How to complete this task
Pick up the biography of Russell E. Cole after its last sentence and carry it forward.

Extract
################
This book has no cover, and no index, and no author. I bought it on Ebay; it
just has the insides, but it is full of Indiana biographies. I am not
researching this family, just thought I would share. I do not know anymore about these
families or these surnames. NOTE: I don’t know if there is any additional
mention of this family in the book, it has no index. I do not want to sell this
book. I am typing the biographies from it.
Typed by Lora Radiches:
Other surnames mentioned in the biography of Russell E. COLE are; Cole,
Auten, Ball, Popham, Elliott,
Russell E. COLE, pathologist, is one of Muncie’s prominent members of the
medical profession, but since locating in that city most of his time and labors
have been taken up with his specialty. He is pathologist to the Ball Memorial
Hospital. Doctor Cole was born at Fredericktown, Knox County, Ohio, May 19,
1879, a son of W. W. and Alice (Auten) Cole. His parents were born and lived out
their lives in the same county, his mother being a daughter of Jacob Auten,
who went to Ohio from Pennsylvania. Doctor Cole’s paternal grandfather, Henry
Cole, was born in Connecticut. W. W. Cole passed away in the spring of 1926 and
is buried at Fredericktown, where his widow resides. They had a family of
seven children, Russell E., Edna, Evan, Arden, Myra, Beulah and Harold. Arden Cole
is now superintendent of schools at Darby, Montana. Dr. Russell E. Cole was
an Ohio farm boy, and at an early age decided that his vocation should be that
of medicine. He made good use of his advantages in home schools and later
entered the Starling Medical College at Columbus, Ohio, where he was graduated.
For a short time he practiced in the village of Democracy in his home county,
and then moved to Newcastle, Indiana. Doctor Cole located at Muncie in 1914.
################
Dataset records

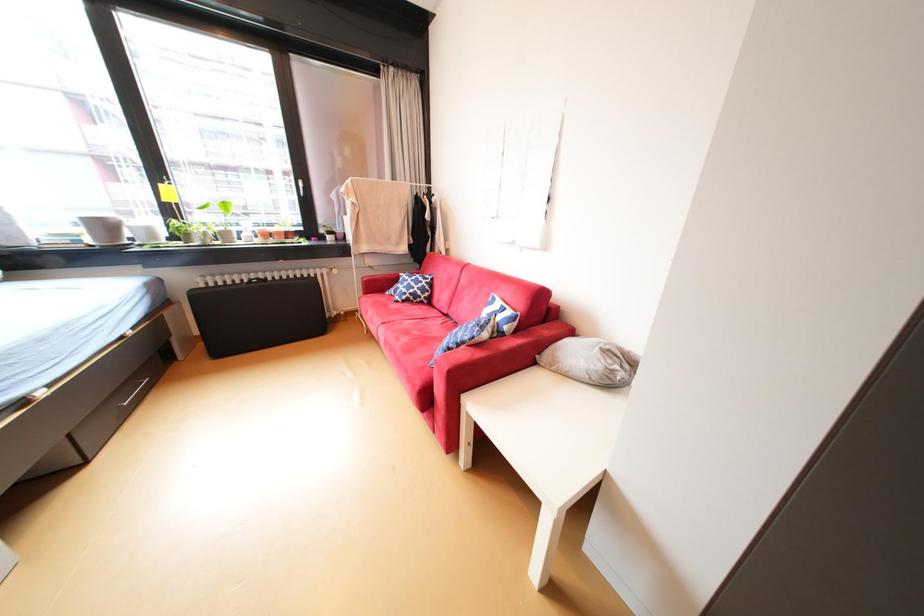
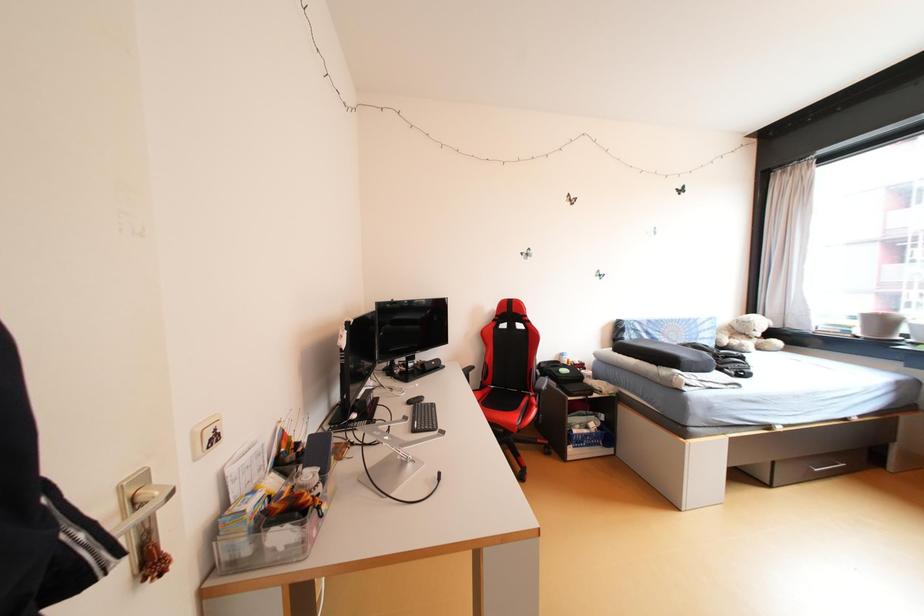
Question: The first image is from the beginning of the video and the second image is from the end. How did the camera likely rotate when shooting the video?

Choices:
 (A) Left
 (B) Right
 (C) Up
 (D) Down

Answer: (A)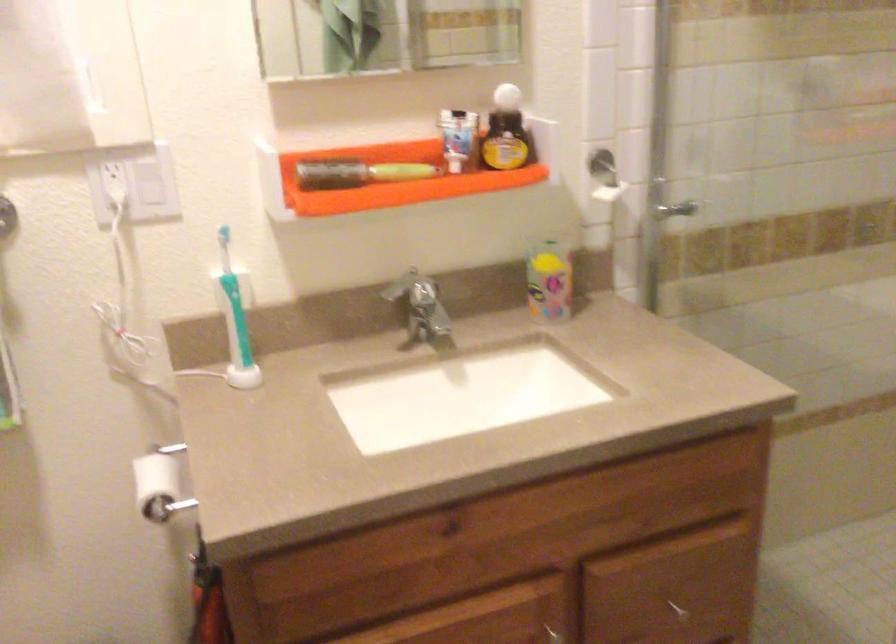
Where would you push the white light switch? Please return your answer as a coordinate pair (x, y).

(149, 183)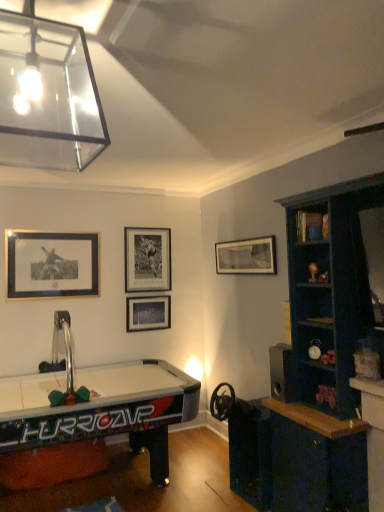
In order to face clear glass pendant light at upper left, should I rotate leftwards or rightwards?

Turn left approximately 17.904 degrees to face it.

What do you see at coordinates (47, 95) in the screenshot? I see `clear glass pendant light at upper left` at bounding box center [47, 95].

Identify the location of black matte picture frame at upper center, marked as the 1th picture frame in a right-to-left arrangement. tap(247, 256).

Find the location of a particular element. This screenshot has height=512, width=384. matte black picture frame at center, positioned as the second picture frame in right-to-left order is located at coordinates (148, 313).

What do you see at coordinates (148, 313) in the screenshot? The image size is (384, 512). I see `matte black picture frame at center, the third picture frame in the left-to-right sequence` at bounding box center [148, 313].

The width and height of the screenshot is (384, 512). Identify the location of gold metallic picture frame at upper left, marked as the 4th picture frame in a right-to-left arrangement. (52, 264).

Describe the element at coordinates (311, 226) in the screenshot. The image size is (384, 512). I see `wooden bookshelf at upper right` at that location.

How much space does black matte picture frame at upper center, the 3th picture frame viewed from the right, occupy horizontally?

black matte picture frame at upper center, the 3th picture frame viewed from the right, is 2.06 inches wide.

How much space does black matte picture frame at upper center, the second picture frame positioned from the left, occupy vertically?

It is 69.61 centimeters.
################
Response to the exercise
Soon after beginning practice in this city he opened a private laboratory for
pathological research. Later he was made pathologist for the Home Hospital, a
publicly supported institution at Muncie. With the opening of the magnificent
Ball Memorial Hospital, built with a gift of a million dollars from the Ball
family, Doctor Cole was invited to take charge of the laboratory as pathologist at
the institution, and his experience and habits of thoroughness have made him
one of the most valuable members of the personnel of the hospital staff.
During the World war Doctor Cole was a first lieutenant in the Army Medical Corps,
and while with the army was given opportunity for special work in his chosen
field. For a time he was stationed at the Yale Army Laboratory School at New
Haven, Connecticut and later in Soldiers Hospital No. 35 at West Baden, Indiana.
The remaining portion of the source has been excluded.